Let's investigate further.
Cancellations by Airport
We will display which are the airports with most cancellations for 2019 and 2020, hopefully this will bring more insights to our analysis!
## Inspired by the code from https://www.kaggle.com/brunovinicius154/predicting-the-delay-of-flights-auc-0-88
badairport19=df19_raw[['ORIGIN','CANCELLED']].groupby('ORIGIN').sum().sort_values(by='CANCELLED',ascending=False)
#Let's add percentage calculation
badairport19['PERCENTAGE']=badairport19['CANCELLED']/(badairport19['CANCELLED'].sum())*100
#The top 5 airport in cancellations
badairport19.head(n=5)
| CANCELLED | PERCENTAGE | |
|---|---|---|
| ORIGIN | ||
| ORD | 2816.0 | 16.836064 |
| MDW | 781.0 | 4.669377 |
| BOS | 702.0 | 4.197058 |
| DCA | 633.0 | 3.784527 |
| SFO | 574.0 | 3.431783 |
The airport with most cancellations in 2019 was Chicago O'Hare International Airport, being followed by Chicago Midway International Airport and Boston Logan International Airport. Curiosly, the top two are located in the state of Illinois.
badairport20=df20_raw[['ORIGIN','CANCELLED']].groupby('ORIGIN').sum().sort_values(by='CANCELLED',ascending=False)
#Let's add percentage calculation
badairport20['PERCENTAGE']=badairport20['CANCELLED']/(badairport20['CANCELLED'].sum())*100
#The top 5 airport in cancellations
badairport20.head(n=5)
| CANCELLED | PERCENTAGE | |
|---|---|---|
| ORIGIN | ||
| ORD | 833.0 | 12.074214 |
| DFW | 466.0 | 6.754602 |
| MDW | 301.0 | 4.362951 |
| DAL | 200.0 | 2.898971 |
| DEN | 200.0 | 2.898971 |
Again, the airport with most cancellation in 2020 was Chicago O'Hare International Airport, being followed by Dallas Fort Worth International Airport. Remarkably, Chicago Midway International Airport has a very similar cancellation rate compared to previous year. Either way, again 2 out of the top 3 airport with most cancellations are located in Illinois, more precisely in the Chicago metropolitan area.
Correlation Analysis
The previous study has shown that for the two years, Chicago' airports has shown an issue in regards to cancellations, suggesting that there could be a correlation between those airports and the cancellation rate. Nonetheless, to avoid the well-known jumping into conclusions, we will perform a correlation study, to assess if wether the airport itself could be a cause for a cancellation event.

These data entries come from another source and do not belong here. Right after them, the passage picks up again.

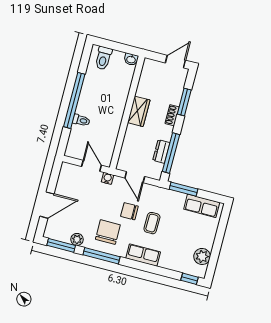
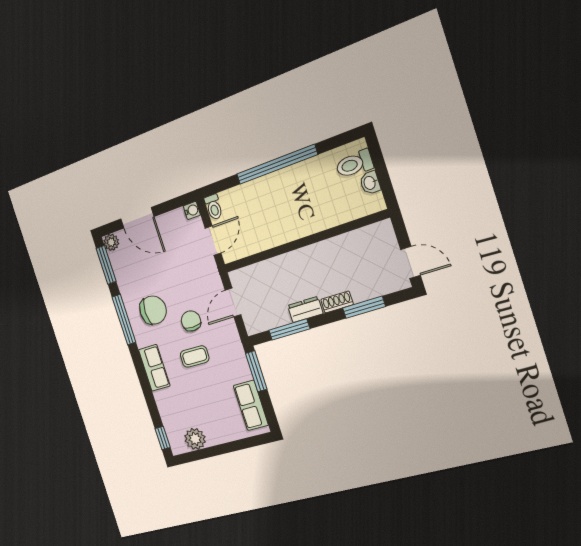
washbasin: (131, 59) -> (370, 183), moved
wardrobe: (139, 111) -> (315, 256), removed
toilet: (81, 120) -> (214, 207), moved
dresser: (161, 151) -> (305, 310), moved
window: (171, 153) -> (289, 330), width x0.69
water cooler: (107, 178) -> (192, 210), moved
plant: (77, 239) -> (111, 242), moved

#Let's do a quick correlation matrix to see the impact of each column into the cancellation for year 2019
f, ax= plt.subplots(1, 2, figsize=(15,18))
corr19=df19_raw.corr()
#We want to focus on the cancelled row
corr19=corr19.loc['CANCELLED':'CANCELLED',:].T
sns.heatmap(corr19, linewidths=.5, annot= True, fmt='.2g', ax=ax[0], cbar=False).set_title('2019',fontdict= {'fontsize': 14, 'fontweight':"bold"})
corr20=df20_raw.corr()
corr20=corr20.loc['CANCELLED':'CANCELLED',:].T
sns.heatmap(corr20, linewidths=.5, annot= True, fmt='.2g', ax=ax[1]).set_title('2020',fontdict= { 'fontsize': 14, 'fontweight':"bold"})
plt.suptitle("Correlation Matrix for Cancelled Column", fontsize= 18, fontweight="bold")
plt.tight_layout()
plt.show()
Indeed, the correlation matrix throws us interesting insights, it shows us that despite our first expectations, it seems that there is not a strong correlation between the cancellations and the destiny nor origin airports. Moreover, it can be also appreciated that the origin and destiny weather conditions don't have a strong impact on the cancellations either. Then, why for both years the airports with the most cancellations are located in Chicago? A possible answer to that could be the extraordinary adverse weather events that hit Chicago in January 2019, and that caused the cancellation of thousands of flights.
Summarizing, it is concluded that despite the preliminary assumptions, the airports cannot be seen as a cause for a cancellation event. Moreover, it was found that extreme events of unpredictable nature, such as snowstorms, strikes, etc... happening in the airport area would have a huge impact on the normal functioning of an airport, and that would be those events the most probable cause of a cancellation, rather than the airport itself.